'Biodiversity & food: challenges and opportunities to “win more and lose less"' with Prof Tom Tomich

Past Event

Date
10 November 2022, 5:00pm - 6:15pm

Location
Oxford Martin School & Online
34 Broad Street (corner of Holywell and Catte Streets), Oxford, OX1 3BD

Event Recording:

Food and agricultural production account for a huge share of land use and land cover change on our planet, with a long, well-established legacy of detrimental effects on biological diversity.

And yet, although less diverse than corresponding “natural” systems, these working agricultural landscapes also can provide important habitat values and other ecosystem functions. Working landscapes in tropical and sub-tropical SE Asia and increasingly arid irrigated systems and cattle grazing systems in California, USA, provide practical points of reference in seeking a better balance between agricultural production and recovery of ecosystem services, including biodiversity conservation.

Professor Tom Tomich, Founder of the Food Systems Lab & Distinguished Professor of Sustainability Science and Policy, and Professor Yadvinder Malhi, Director of the Oxford Martin Programme on Biodiversity and Society, will discuss, after Professor Tomich's presentation, the major practical and scientific challenges. These include embracing multi-functionality and needs to attain a just balance of local interests and national commitments, and associated implications for institutions, collaborations, and human resources necessary to shift our management paradigms.

This is a joint event with the ECI Food Systems Transformation Group

TPT Nepal 2016

Professor Thomas Tomich
Founder, Food Systems Lab & Distinguished Professor of Sustainability Science and Policy

Professor Tomich has 25+ years of leadership in sustainability science, integrated ecosystem assessment, and food policy. From rainforest conservation in the Amazon to economic development strategy in Tajikistan and his current role in food systems informatics, Tom brings global perspective and an innovative and pragmatic approach to sustainability.

He serves as an advisor to governments, international organisdations, and companies, notably 10 years as a policy advisor with the Harvard Institute for International Development and four years as a member of the CGIAR's Independent Science and Partnership Council.
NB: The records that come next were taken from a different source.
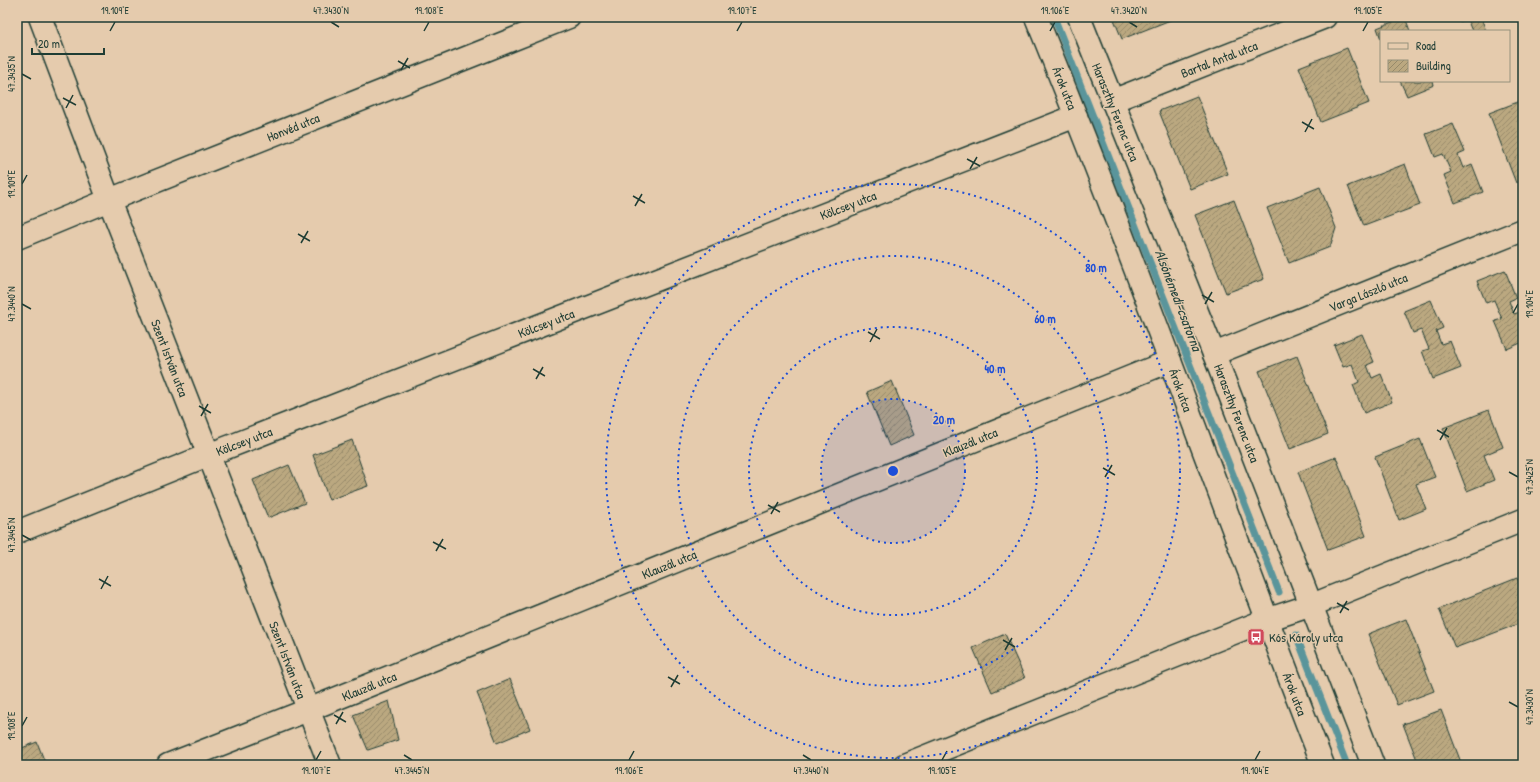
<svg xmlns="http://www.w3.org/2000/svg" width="1540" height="782" font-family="'Patrick Hand',sans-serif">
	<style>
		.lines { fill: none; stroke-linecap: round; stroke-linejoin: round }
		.stream { stroke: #5a959b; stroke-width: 7 }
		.building { fill: url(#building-hatch); stroke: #1f3d34 }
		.street-casing { stroke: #1f3d34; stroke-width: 25 }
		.street { stroke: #e5cbad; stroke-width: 22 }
		.ticks { fill: none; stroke: #1f3d34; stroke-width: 1.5 }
		.ring { fill: none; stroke: #1d4ed8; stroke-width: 2; stroke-dasharray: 2 4 }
		.labels { text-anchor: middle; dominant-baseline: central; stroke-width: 3; stroke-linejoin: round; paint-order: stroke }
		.street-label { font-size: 13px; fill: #1f3d34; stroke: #e5cbad }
		.poi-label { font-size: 13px; fill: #1f3d34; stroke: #e5cbad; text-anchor: start }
		.water-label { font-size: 14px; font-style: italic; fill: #24443d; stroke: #e5cbad }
		.centre { fill: #1d4ed8; stroke: #e5cbad; stroke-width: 2 }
		.ring-label { font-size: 12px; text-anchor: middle; font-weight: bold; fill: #1d4ed8; stroke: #e5cbad; stroke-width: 3; stroke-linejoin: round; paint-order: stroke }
		.neatline { fill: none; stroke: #1f3d34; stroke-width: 1.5 }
		.ticks-label { font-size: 10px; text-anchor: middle; fill: #1f3d34 }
	</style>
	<defs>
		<pattern id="building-hatch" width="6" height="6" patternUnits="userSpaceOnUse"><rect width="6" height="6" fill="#bba880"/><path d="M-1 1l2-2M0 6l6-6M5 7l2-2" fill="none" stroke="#978a6a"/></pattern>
	</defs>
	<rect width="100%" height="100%" fill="#e5cbad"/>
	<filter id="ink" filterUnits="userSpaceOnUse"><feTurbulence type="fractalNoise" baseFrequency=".025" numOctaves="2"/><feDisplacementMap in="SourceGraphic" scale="8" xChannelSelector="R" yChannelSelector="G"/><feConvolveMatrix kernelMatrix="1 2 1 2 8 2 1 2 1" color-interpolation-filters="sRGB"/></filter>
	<g filter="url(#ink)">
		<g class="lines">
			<g class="stream">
				<path d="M1054,17L1279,592"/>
				<path d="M1296,635L1347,765"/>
			</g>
		</g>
		<g class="building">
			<path d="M1113,17H1178L1122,39Z"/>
			<path d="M1405,17L1410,31H1381V39L1377,28Z"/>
			<path d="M1457,17H1489L1482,20L1486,31H1472L1467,19L1459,22Z"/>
			<path d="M1347,48L1369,103L1321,122L1299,67Z"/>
			<path d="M1400,81H1433L1434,85L1407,96Z"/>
			<path d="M1197,96L1228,174L1190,189L1159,111Z"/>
			<path d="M1523,100V180L1516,183L1489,113Z"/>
			<path d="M1453,124L1465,152L1458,155L1463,168L1472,164L1483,192L1455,203L1444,175L1451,172L1443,154L1435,157L1426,134Z"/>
			<path d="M1405,164L1420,205L1364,226L1348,186Z"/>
			<path d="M1320,187L1336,228L1330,247L1289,263L1267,208Z"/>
			<path d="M1234,200L1264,279L1226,293L1195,215Z"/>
			<path d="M1505,270L1516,298L1509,301L1514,314L1523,311V342L1507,349L1495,321L1502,319L1494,300L1486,303L1477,281Z"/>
			<path d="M1431,300L1443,328L1436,331L1441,344L1450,341L1461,368L1433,379L1422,351L1429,349L1421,330L1413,333L1404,311Z"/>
			<path d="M1362,334L1374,362L1367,365L1372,378L1381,374L1392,402L1364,413L1353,385L1359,382L1352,364L1343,367L1334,345Z"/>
			<path d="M1297,356L1328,434L1290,449L1259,371Z"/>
			<path d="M892,381L914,435L889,446L867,392Z"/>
			<path d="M1489,410L1503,447L1484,455L1494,480L1467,491L1443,428Z"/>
			<path d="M1420,439L1435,477L1416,484L1426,509L1399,520L1375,457Z"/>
			<path d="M352,440L368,486L329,500L313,455Z"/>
			<path d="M1336,457L1366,536L1328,550L1298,472Z"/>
			<path d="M289,465L305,503L268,518L253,480Z"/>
			<path d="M1517,578L1523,592V622L1455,648L1439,609Z"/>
			<path d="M1406,619L1434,691L1397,705L1368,634Z"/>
			<path d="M1005,634L1025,678L992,692L973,648Z"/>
			<path d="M510,679L530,729L497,743L477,693Z"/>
			<path d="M389,701L398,740L368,750L353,715Z"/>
			<path d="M1441,710L1462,765H1419L1403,724Z"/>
			<path d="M37,742L46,765H17V750Z"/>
		</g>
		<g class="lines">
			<defs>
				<g id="street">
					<path d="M40,17L109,200L330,765"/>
					<path d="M1036,17C1137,264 1226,516 1323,765"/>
					<path d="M1079,17L1214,354L1373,765"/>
					<path d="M1112,101L1325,17"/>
					<path d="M17,238L109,200L569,17"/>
					<path d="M1214,354L1523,230"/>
					<path d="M17,532L208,455L1076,116"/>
					<path d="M168,765L308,710L1170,361"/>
					<path d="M904,765L1266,620L1312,605L1523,520"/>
				</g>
			</defs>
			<use href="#street" class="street-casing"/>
			<use href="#street" class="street"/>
		</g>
	</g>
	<path class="ticks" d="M331,22L339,27M1129,22L1137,27M110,31L115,22M424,31L429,22M737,31L742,22M1050,31L1055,22M1363,31L1368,22M398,61L410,68M401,70L408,58M22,74L31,79M63,98L76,105M66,108L73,95M1302,122L1314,129M1305,132L1312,119M967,159L980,166M970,169L977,157M22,184L27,175M633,196L645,203M635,206L642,194M298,234L310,241M301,243L308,231M1202,295L1214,302M22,304L31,309M1205,304L1212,292M1513,313L1518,304M868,332L880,339M870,342L877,329M533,369L545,376M536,379L543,367M199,406L211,413M201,416L208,404M1437,430L1449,437M1440,440L1447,428M1103,468L1115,475M1509,472L1518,477M1105,477L1112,465M768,505L780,512M771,514L778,502M22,535L31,540M433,542L446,549M436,551L443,539M99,579L111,586M101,589L108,576M1337,603L1349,610M1340,613L1347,601M1003,640L1015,647M1005,650L1012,638M668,677L680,684M671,687L678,675M1509,702L1518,707M334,715L346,722M336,724L343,712M22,726L27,717M404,755L412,760M803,755L811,760M316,760L321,751M629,760L634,751M942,760L947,751M1255,760L1260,751"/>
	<circle cx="893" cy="471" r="72" fill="#1d4ed8" fill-opacity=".12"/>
	<g class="ring">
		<circle cx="893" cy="471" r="72"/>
		<circle cx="893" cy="471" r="144"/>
		<circle cx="893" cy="471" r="215"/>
		<circle cx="893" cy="471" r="287"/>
	</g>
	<defs>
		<symbol id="bus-square" viewBox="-11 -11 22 22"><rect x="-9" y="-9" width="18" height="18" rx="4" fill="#d1495b" stroke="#e5cbad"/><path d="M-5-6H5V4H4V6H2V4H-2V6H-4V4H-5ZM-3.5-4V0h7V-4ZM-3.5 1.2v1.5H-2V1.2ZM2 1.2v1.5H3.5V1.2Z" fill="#fff"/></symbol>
	</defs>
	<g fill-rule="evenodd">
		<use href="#bus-square" x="1246" y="627" width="20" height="20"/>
	</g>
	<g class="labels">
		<g class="street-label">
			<text transform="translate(1219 59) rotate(-21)">Bartal Antal utca</text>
			<text transform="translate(1065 88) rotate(68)">Árok utca</text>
			<text transform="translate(1116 112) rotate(68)">Haraszthy Ferenc utca</text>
			<text transform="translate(293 127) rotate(-22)">Honvéd utca</text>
			<text transform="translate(848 205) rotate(-21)">Kölcsey utca</text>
			<text transform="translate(1368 292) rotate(-22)">Varga László utca</text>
			<text transform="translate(546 323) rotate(-21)">Kölcsey utca</text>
			<text transform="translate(170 358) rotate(69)">Szent István utca</text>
			<text transform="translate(1181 390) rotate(70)">Árok utca</text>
			<text transform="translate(1237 413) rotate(69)">Haraszthy Ferenc utca</text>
			<text transform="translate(244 441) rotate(-21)">Kölcsey utca</text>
			<text transform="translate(970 442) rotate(-22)">Klauzál utca</text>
			<text transform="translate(669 564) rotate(-22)">Klauzál utca</text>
			<text transform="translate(288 660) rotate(69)">Szent István utca</text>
			<text transform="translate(369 686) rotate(-22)">Klauzál utca</text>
			<text transform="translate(1295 694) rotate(69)">Árok utca</text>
		</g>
		<g class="poi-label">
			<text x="1269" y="637">Kós Károly utca</text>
		</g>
		<g class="water-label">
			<text transform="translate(1179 300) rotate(69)">Alsónémedi-csatorna</text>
		</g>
	</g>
	<circle cx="893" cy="471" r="6" class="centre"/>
	<g class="ring-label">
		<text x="1096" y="272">80 m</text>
		<text x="1045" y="323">60 m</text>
		<text x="995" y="373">40 m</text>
		<text x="944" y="424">20 m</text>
	</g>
	<rect width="1540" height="782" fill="none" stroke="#e5cbad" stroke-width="44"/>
	<rect x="1380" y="30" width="130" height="52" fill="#e5cbad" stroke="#96927d"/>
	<rect x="1388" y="43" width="20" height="6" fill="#e5cbad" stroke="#96927d"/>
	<text x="1416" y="50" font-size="12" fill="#1f3d34">Road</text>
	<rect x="1388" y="60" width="20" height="12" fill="url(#building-hatch)" stroke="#96927d"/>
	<text x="1416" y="70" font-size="12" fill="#1f3d34">Building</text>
	<path d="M32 48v6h72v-6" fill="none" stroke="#1f3d34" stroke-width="2"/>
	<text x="38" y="48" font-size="12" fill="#1f3d34" stroke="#e5cbad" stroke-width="3" paint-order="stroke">20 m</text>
	<rect x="22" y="22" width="1496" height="738" class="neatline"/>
	<g class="ticks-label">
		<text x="115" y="14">19.109°E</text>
		<text x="331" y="14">47.3430°N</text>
		<text x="429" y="14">19.108°E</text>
		<text x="742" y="14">19.107°E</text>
		<text x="1055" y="14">19.106°E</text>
		<text x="1129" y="14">47.3420°N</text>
		<text x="1368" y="14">19.105°E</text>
		<text transform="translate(11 74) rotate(-90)" y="4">47.3435°N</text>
		<text transform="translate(11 184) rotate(-90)" y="4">19.109°E</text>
		<text transform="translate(1529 304) rotate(-90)" y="4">19.104°E</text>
		<text transform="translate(11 304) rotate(-90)" y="4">47.3440°N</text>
		<text transform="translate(1529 477) rotate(-90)" y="4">47.3425°N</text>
		<text transform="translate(11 535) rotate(-90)" y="4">47.3445°N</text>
		<text transform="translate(1529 707) rotate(-90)" y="4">47.3430°N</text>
		<text transform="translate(11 726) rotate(-90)" y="4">19.108°E</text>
		<text x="316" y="774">19.107°E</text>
		<text x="412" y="774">47.3445°N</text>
		<text x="629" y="774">19.106°E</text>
		<text x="811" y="774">47.3440°N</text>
		<text x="942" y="774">19.105°E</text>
		<text x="1255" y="774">19.104°E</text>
	</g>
</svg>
Raised on a small family farm in northern California, Tom received his BA from the University of California, Davis, and his PhD in agricultural and food system economics from Stanford. Tom spent most of his career abroad, including significant periods in Egypt, Indonesia, and Kenya. Tom returned to California in 2007 and is distinguished professor of sustainability science and policy and the founder of the Food Systems Lab at the University of California, Davis.

Yadvinder Malhi

Professor Yadvinder Malhi
Director, Oxford Martin Programme on Biodiversity and Society

Yadvinder Malhi is Professor of Ecosystem Science at the School of Geography and the Environment, University of Oxford, Programme Leader of the Ecosystems Group at the Environmental Change Institute and the Jackson Senior Research Fellow at Oriel College, Oxford.

He is a Lead Researcher on the the Oxford Martin Programme on Biodiversity and Society and Director of the Oxford Centre for Tropical Forests, a network of university departments, NGOs and local businesses that seeks to address the major issues facing the future of tropical forests in the 21st century.

He is also a Visiting Professor at Imperial College, London and part of their programme on Grand Challenges in Ecosystems and the Environment, an Honorary Research Fellow at the Institute of the Environment and the University of California at Los Angeles (UCLA), and the NERC Centre for Ecology and Hydrology in the UK.

He leads the Ecosystems Programme of the Environmental Change Institute at Oxford University, which is composed of an Ecosystems Lab focused on the natural science of tropical forests and global change, and a Forest Governance Group focussed on social science and policy issues around the protection of tropical forests.